DOCUMENT SEGMENT
===============
Leishiyo Keishing or K Leishiyo is an Naga people politician from Manipur, India. He has been elected from Phungyar Assembly Constituency in 2017 and 2022 as Naga People's Front Candidate in Manipur Legislative Assembly and had served as Chairman of its Hill Area Committee from 2020 till 2022.

Early life
Leishiyo Keishing born on 1st March 1974 is the eldest of the 4 sons of Mr.Samphang Keishing and Mrs.Martha Ningshen of Nambashi Horton village in Kamjong district, Manipur. He completed BE (Electrical) from Muzaffarpur Institute of Technology and did post graduate Diploma in Thermal Power Plant Engineering from National Power Training Institute and MBA in Human Resource Management. After completing his studies, he briefly worked as Mathematics teacher at Nambashi High School and Ukhrul Public School. He served as Manager (Electrical) for J&K "Rail Link Project" under Indian Railway Construction (IRCON). From 2010, he worked with the Central Public Works Department (CPWD) as Engineer (Electrical) till 2016 when he voluntarily resigned from the job to contest the Manipur Assembly Elections.
===============
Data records

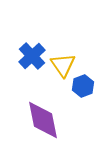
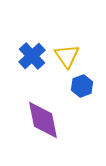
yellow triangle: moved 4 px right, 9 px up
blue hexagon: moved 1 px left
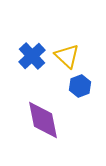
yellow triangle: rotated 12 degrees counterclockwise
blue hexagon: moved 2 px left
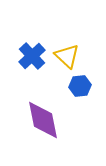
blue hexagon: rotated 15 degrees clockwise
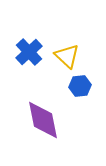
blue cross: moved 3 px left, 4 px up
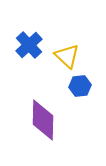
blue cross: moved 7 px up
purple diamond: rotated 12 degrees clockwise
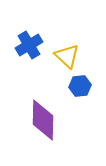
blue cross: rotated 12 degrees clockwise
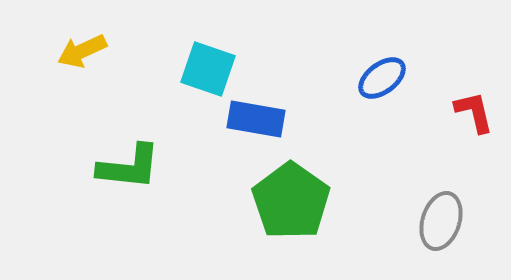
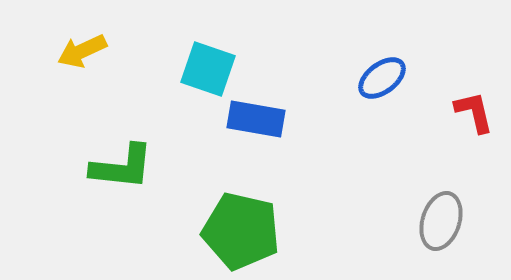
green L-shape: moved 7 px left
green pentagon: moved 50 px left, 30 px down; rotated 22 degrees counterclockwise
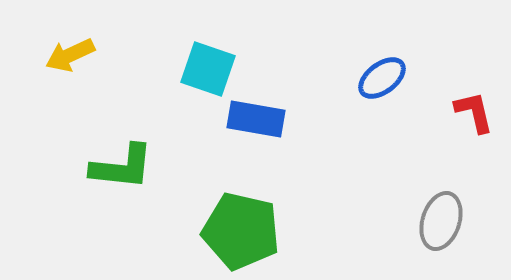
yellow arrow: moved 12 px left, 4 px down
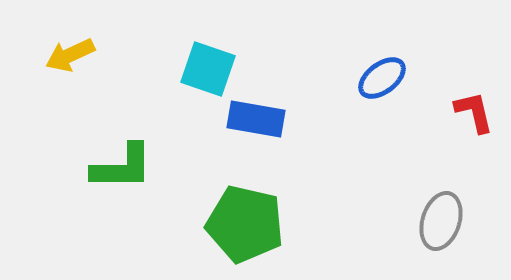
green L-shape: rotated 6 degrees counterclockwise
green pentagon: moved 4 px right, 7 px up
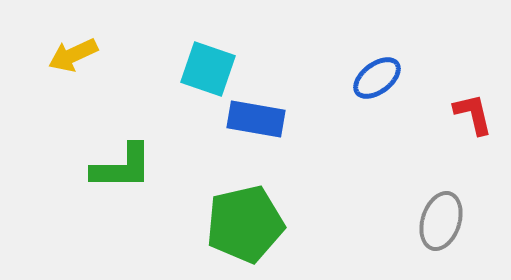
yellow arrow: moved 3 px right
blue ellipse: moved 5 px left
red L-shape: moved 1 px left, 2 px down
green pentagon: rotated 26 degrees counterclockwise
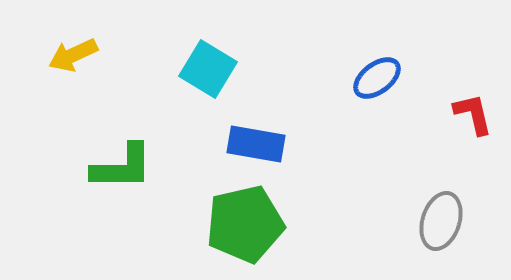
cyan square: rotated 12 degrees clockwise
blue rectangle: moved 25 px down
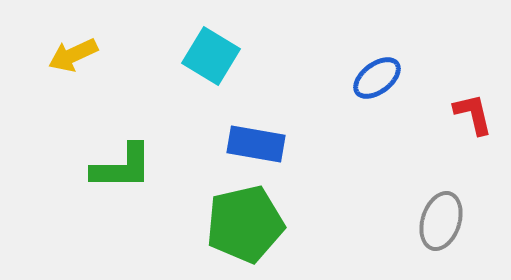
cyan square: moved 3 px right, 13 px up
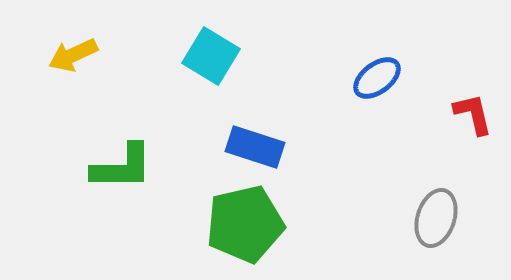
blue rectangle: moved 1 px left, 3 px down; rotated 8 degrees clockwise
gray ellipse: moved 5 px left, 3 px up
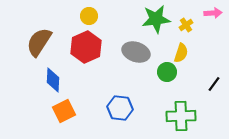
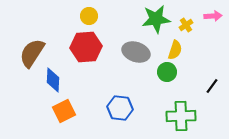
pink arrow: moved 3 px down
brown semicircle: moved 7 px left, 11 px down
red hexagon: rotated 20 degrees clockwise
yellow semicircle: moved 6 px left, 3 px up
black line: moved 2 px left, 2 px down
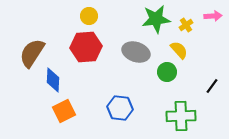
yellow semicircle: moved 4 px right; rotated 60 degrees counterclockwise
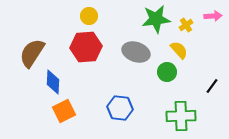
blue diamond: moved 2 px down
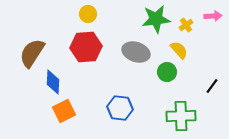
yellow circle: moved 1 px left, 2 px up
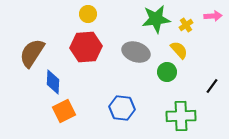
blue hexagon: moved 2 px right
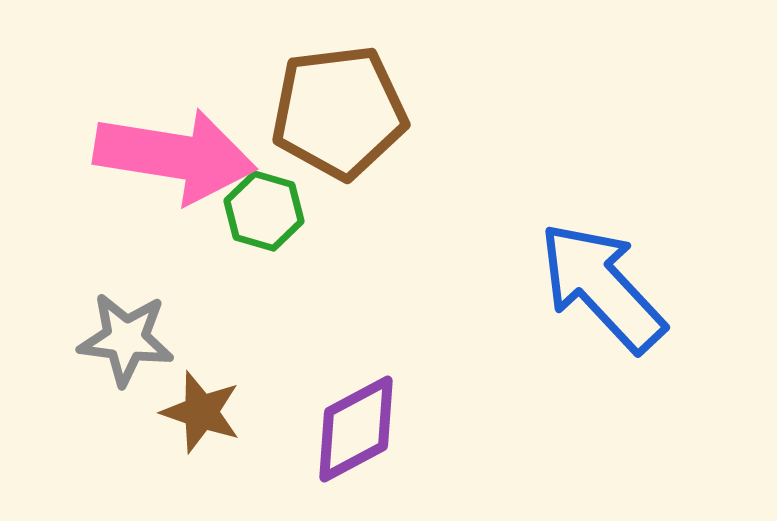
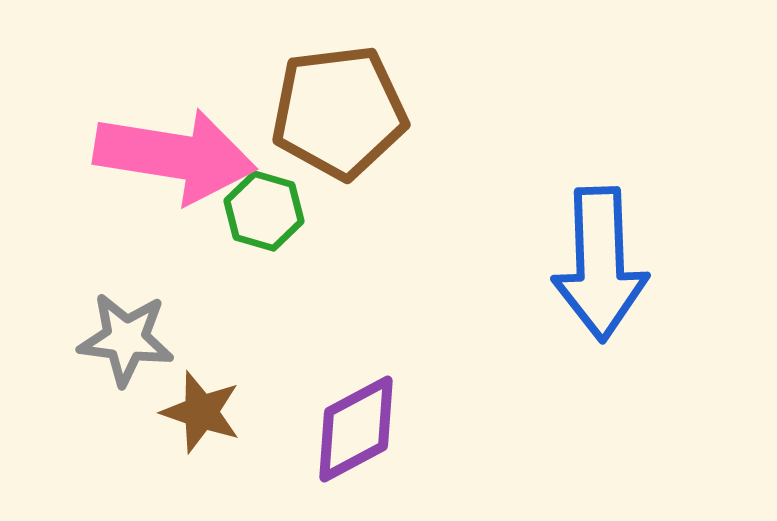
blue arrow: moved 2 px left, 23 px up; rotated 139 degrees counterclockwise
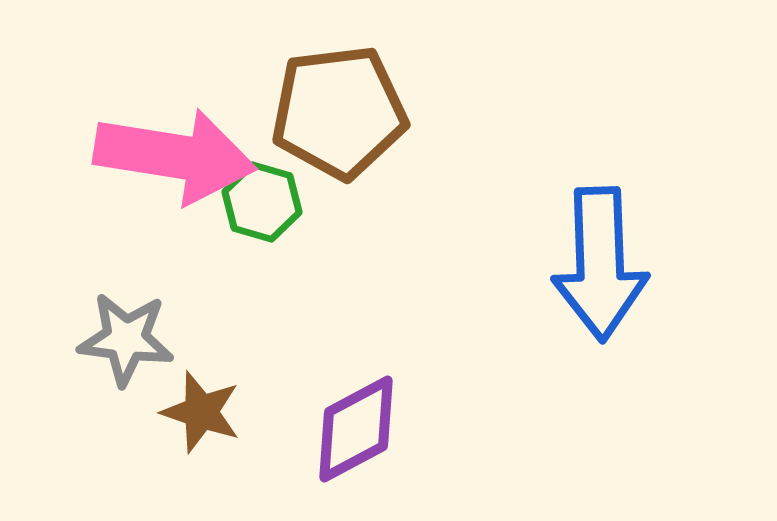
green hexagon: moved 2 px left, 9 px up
===============
GIVEN TASK A
Output the passage of the Leishiyo Keishing profile above from "Leishiyo Keishing or" to "2020 till 2022.", word for word.
GIVEN TASK B
List every academic qualification the Leishiyo Keishing profile above says he earned.

COMPLETE RESPONSE A
Leishiyo Keishing or K Leishiyo is an Naga people politician from Manipur, India. He has been elected from Phungyar Assembly Constituency in 2017 and 2022 as Naga People's Front Candidate in Manipur Legislative Assembly and had served as Chairman of its Hill Area Committee from 2020 till 2022.

COMPLETE RESPONSE B
- BE (Electrical)
- Post graduate Diploma in Thermal Power Plant Engineering
- MBA in Human Resource Management